While you could definitely classify this one as the most ‘adult’ (aka boring) of resolutions, it packs a punch when it comes to impact. Make some time this spring to conduct a quick water leak check of your residence. Water leaks waste upwards of 10,000 gallons every year in an average household, and 10% of households have a leak that wastes upwards of 90 gallons per day. Worn toilet flappers, drippy faucets, and hidden ruptures in irrigation lines are common causes of water leaks and the water loss (and water bill!) adds up fast.

Our home water meter highlighted by my youngest daughter.

Here’s a quick test for leaks in your home. Find your water meter (usually in your basement) that keeps a running tally of the amount of water that has been used in your house. Write down the current number on the meter and then leave the house for a couple hours – making sure NO water is being used in the interim (no running dishwasher, no washing machine, etc). When you come back, if the number on the water meter is the same as before – congratulations! No water leaks!

Make connections to your local food chain.

One of the things I love about living in this part of the world is that a few miles from our house, there are farms. I want my girls to grow up in a place where they are able to make the connection that food doesn’t start on a grocery store shelf. We are fickle farmers’ market goers, so my personal goal for this year is to not only frequent my local farmers’ market more often, but even take the leap and explore CSA (community-supported-agriculture) options nearby. With CSAs, you pay an upfront fee at a farm and every week throughout the growing season, you’ll get a box of seasonal produce (there are also meat CSAs out there too). There is a catch though – that upfront fee is an acknowledgement that farming in of itself is a risky business; if a late season frost catches and kills the some emerging crops, your box is going to be pretty lean. But that’s the name of the game when it comes to farming – with a CSA, you’re taking on some of the risk that all farmers experience.

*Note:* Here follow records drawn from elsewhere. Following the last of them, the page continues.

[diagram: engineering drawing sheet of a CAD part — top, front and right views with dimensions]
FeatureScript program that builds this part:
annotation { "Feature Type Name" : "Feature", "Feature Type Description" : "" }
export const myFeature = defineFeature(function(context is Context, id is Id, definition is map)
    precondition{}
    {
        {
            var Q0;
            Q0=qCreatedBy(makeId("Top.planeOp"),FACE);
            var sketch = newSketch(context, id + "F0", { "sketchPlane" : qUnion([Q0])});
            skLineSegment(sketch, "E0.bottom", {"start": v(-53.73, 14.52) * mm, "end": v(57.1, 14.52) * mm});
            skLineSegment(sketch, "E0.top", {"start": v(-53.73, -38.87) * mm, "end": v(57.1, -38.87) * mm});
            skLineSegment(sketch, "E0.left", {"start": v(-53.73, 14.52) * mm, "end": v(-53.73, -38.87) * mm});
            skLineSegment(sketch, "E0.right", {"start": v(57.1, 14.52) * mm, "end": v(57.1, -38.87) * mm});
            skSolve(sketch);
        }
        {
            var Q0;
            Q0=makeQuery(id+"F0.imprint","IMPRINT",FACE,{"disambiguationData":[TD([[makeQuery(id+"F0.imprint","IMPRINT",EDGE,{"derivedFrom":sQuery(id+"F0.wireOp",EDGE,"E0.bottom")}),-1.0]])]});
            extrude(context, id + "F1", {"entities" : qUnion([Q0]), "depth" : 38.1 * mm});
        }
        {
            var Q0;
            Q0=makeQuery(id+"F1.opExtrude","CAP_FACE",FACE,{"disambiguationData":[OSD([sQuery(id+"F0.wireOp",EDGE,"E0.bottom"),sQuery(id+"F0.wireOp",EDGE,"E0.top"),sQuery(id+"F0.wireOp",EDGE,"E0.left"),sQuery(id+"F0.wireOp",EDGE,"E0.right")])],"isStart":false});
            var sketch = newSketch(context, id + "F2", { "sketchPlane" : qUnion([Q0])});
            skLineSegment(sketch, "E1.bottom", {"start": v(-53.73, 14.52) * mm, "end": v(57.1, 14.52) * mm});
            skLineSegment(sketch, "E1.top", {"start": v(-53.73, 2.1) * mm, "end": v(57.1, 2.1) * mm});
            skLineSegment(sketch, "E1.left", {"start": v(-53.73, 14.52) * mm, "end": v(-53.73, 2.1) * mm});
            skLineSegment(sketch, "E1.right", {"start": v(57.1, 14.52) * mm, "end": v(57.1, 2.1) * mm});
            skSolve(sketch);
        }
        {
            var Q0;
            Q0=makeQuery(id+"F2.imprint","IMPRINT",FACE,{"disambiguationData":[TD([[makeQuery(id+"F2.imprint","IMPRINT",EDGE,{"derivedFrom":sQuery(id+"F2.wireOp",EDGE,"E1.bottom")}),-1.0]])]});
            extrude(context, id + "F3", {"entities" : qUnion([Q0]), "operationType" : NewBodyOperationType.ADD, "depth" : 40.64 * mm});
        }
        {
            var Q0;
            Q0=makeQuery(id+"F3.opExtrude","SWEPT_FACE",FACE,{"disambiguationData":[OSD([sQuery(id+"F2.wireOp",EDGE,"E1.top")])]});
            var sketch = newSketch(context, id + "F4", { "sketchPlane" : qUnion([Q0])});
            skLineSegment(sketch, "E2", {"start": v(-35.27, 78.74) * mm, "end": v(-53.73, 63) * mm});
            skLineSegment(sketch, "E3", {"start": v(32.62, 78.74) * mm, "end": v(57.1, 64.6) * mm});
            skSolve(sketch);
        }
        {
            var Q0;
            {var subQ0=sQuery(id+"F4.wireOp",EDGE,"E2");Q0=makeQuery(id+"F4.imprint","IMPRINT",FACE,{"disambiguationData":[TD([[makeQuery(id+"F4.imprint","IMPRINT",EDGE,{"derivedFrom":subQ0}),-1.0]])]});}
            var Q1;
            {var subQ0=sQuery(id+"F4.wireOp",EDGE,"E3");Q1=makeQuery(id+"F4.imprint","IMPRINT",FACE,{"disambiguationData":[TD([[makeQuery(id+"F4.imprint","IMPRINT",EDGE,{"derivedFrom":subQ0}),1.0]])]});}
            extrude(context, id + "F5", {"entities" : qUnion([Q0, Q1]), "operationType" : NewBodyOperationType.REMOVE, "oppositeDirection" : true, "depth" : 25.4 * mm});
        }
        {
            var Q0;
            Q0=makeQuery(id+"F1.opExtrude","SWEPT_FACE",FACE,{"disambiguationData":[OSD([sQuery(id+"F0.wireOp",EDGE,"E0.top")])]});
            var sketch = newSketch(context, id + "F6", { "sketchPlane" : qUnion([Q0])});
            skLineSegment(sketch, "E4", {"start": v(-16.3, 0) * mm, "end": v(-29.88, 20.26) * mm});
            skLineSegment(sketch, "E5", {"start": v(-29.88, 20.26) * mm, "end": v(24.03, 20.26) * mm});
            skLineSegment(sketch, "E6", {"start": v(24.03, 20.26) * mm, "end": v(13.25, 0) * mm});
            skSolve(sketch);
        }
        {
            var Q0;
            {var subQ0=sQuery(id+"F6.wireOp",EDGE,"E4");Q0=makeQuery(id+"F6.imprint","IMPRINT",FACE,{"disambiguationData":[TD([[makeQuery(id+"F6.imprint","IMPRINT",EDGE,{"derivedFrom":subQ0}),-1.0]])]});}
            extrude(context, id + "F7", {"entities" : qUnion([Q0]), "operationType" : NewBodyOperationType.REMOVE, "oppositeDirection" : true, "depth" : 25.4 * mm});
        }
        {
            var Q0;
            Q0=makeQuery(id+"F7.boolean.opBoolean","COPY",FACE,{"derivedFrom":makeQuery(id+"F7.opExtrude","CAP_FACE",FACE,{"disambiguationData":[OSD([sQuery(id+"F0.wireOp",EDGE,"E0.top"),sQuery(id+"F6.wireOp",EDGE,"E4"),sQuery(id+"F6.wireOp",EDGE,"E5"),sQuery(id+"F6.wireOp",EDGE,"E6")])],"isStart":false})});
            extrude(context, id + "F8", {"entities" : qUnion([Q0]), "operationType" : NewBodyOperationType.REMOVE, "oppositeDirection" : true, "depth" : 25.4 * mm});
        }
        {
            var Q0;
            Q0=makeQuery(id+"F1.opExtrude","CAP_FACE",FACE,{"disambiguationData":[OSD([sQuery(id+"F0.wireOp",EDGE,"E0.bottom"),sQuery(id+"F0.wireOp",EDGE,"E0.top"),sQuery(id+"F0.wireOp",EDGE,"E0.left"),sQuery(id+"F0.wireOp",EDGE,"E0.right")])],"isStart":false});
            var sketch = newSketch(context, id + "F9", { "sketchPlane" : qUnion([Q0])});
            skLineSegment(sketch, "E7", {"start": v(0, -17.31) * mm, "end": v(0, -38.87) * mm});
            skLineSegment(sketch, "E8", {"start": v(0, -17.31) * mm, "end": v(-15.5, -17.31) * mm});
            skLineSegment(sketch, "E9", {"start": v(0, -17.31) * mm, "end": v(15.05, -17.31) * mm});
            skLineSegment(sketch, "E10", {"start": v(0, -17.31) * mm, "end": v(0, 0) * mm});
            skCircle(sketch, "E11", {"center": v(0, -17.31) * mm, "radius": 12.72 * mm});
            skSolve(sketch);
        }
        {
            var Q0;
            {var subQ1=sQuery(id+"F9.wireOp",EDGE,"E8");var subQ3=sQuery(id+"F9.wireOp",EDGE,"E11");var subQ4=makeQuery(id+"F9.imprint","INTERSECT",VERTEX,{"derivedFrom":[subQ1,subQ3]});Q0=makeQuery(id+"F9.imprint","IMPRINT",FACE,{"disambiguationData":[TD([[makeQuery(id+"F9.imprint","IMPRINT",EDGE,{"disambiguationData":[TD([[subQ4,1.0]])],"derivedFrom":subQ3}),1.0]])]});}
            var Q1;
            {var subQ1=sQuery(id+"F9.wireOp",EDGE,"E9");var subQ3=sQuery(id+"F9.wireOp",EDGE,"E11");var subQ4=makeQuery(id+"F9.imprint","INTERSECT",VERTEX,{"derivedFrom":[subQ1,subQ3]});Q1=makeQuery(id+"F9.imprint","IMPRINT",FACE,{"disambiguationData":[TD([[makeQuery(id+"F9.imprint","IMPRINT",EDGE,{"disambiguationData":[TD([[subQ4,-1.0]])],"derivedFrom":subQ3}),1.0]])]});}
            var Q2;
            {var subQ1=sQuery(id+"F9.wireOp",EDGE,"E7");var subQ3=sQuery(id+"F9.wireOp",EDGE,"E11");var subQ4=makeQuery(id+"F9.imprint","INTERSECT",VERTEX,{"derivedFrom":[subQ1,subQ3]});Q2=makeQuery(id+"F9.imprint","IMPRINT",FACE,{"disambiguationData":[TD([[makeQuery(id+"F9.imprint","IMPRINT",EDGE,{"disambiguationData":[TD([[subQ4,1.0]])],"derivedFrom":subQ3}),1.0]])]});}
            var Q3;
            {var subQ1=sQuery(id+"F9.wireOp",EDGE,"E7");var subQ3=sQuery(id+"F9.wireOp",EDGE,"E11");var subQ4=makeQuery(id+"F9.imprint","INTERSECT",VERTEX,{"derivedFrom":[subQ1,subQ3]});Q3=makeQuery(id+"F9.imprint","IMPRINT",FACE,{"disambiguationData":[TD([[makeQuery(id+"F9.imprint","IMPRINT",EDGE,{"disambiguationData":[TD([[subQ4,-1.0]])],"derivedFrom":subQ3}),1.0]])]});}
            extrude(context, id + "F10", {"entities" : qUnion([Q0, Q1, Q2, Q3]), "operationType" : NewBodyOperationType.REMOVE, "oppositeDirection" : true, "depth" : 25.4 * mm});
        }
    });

I think that’s a worthy experience to have though, and I’m excited to become more acclimated to the seasonality of different vegetables and figuring out ways to fix them.

The Minnesota Farmers’ Market Association has a great map of farmers’ markets across the state. And Minnesota Grown is your first stop for exploring CSA options. I’m also going to plug Farm Direct Minnesota, which originated as a Facebook group that connects farmers and their products directly with consumers. My husband loves canning tomatoes, and through Farm Direct Minnesota, we’ve connected with a tomato farmer who grows our canning tomatoes every year. It’s been so fun, delicious, and feels so good to support a local farmer!

Look at those beautiful tomatoes and makings of pasta sauce!

So get out there – set a few conservation intentions this year!